Central Europe FoRB Forum debuts in Washington

Central Europe FoRB Forum debuts in Washington

A new civil-society platform focused on freedom of religion or belief (FoRB) in Central Europe was launched this week in Washington, D.C., positioning itself as an evidence-driven bridge between rights commitments on paper and how they play out in national law, public administration and media coverage across Austria, Czechia, Hungary and Slovakia.

The launch, sponsored by Human Rights Without Frontiers (HRWF), took place on 4 February on the margins of the International Religious Freedom (IRF) Summit, a flagship annual convening of advocates and policymakers in the U.S. capital. According to HRWF, the session followed the IRF Roundtable and was held in the Kennedy Caucus Room of the Russell Senate Office Building, with more than 20 participants in the room and over 50 registered online.

Who was in the room

HRWF lists the first panel’s speakers as former EU Special Envoy on FoRB Ján Figeľ, FOREF Europe executive director Peter Zoehrer, Kristyna Tomanova of InterBelief Relief, and Attila Miklovicz of the University of Pécs. A second panel featured international advisers including Greg Mitchell (IRF Roundtable), former UK MP David Burrowes, and Brandon Taylorian (University of Lancashire), per HRWF’s account.

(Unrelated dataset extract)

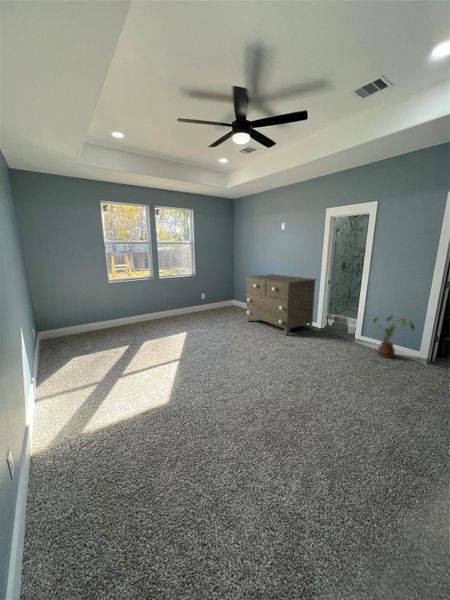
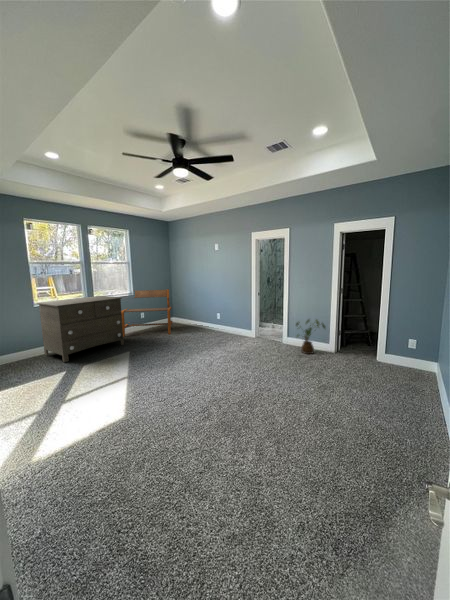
bench: none [184,271,233,317] -> present [121,289,173,336]
dresser: present [246,274,316,335] -> present [37,296,124,362]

Among those noted as joining the debate were former Slovak Prime Minister Eduard Heger and Fernanda San Martín Carrasco, director of the International Panel of Parliamentarians for Freedom of Religion or Belief (IPPFoRB), alongside other parliamentarians and civil-society representatives.

Between the lines: Europe’s “FoRB gap” is often domestic

The pitch from organisers is straightforward: FoRB is not only a foreign-policy file. In opening remarks quoted by HRWF, the forum’s leadership framed Central Europe as a case study in how discrimination can be produced not only by overt hostility, but also by the architecture of state recognition and the narratives that follow it.

In practice, that can mean tiered recognition systems that grant “historical” religions broader privileges while leaving newer or smaller communities navigating higher administrative barriers—an issue that touches on core protections recognised in Article 18 of the ICCPR and Article 9 of the European Convention on Human Rights. It can also mean the reputational impact of media labels—particularly the indiscriminate use of “cult”—which HRWF argues can contribute to stigma, job loss and family pressures for ordinary believers.

The EU, for its part, already has an external toolbox, including the EU Guidelines on the promotion and protection of FoRB. But Brussels’ internal credibility is increasingly judged by whether rights concerns inside Member States are treated with the same seriousness as those beyond Europe’s borders.

The Brussels angle: a policy vacuum that keeps returning

FoRB advocates have also pointed to a recurring institutional problem in EU policymaking: continuity. In recent months, HRWF and others have criticised delays in filling the post of EU Special Envoy for the promotion of FoRB outside the Union—an argument echoed in previous reporting by The European Times and contested from different angles by civil-society coalitions calling for any envoy to defend rights for all, without enabling discrimination.

That matters because the Central Europe Forum is explicitly designed to “inform policymakers and parliamentarians across the political spectrum,” in HRWF’s description—suggesting it wants to become a usable input into both national debates and Brussels-level files, from rule-of-law monitoring to external human-rights dialogues.

What’s next

According to HRWF, the forum will meet four times per year, rotating format and using evidence-based briefings—sometimes under Chatham House Rules—aimed at “tangible outcomes rather than consensus for its own sake.” If the initiative succeeds, it could become a test of whether Central Europe’s FoRB disputes can be discussed in a way that is measurable, comparable across countries, and legible to policymakers—without collapsing into culture-war shorthand.

In Washington, the timing was not accidental: anchoring a Europe-focused forum inside a U.S. convening like the IRF Summit is also a signal about where parts of the FoRB advocacy ecosystem are now organising—transatlantic, networked, and increasingly attentive to how domestic legal design shapes religious freedom long before foreign-policy statements are drafted.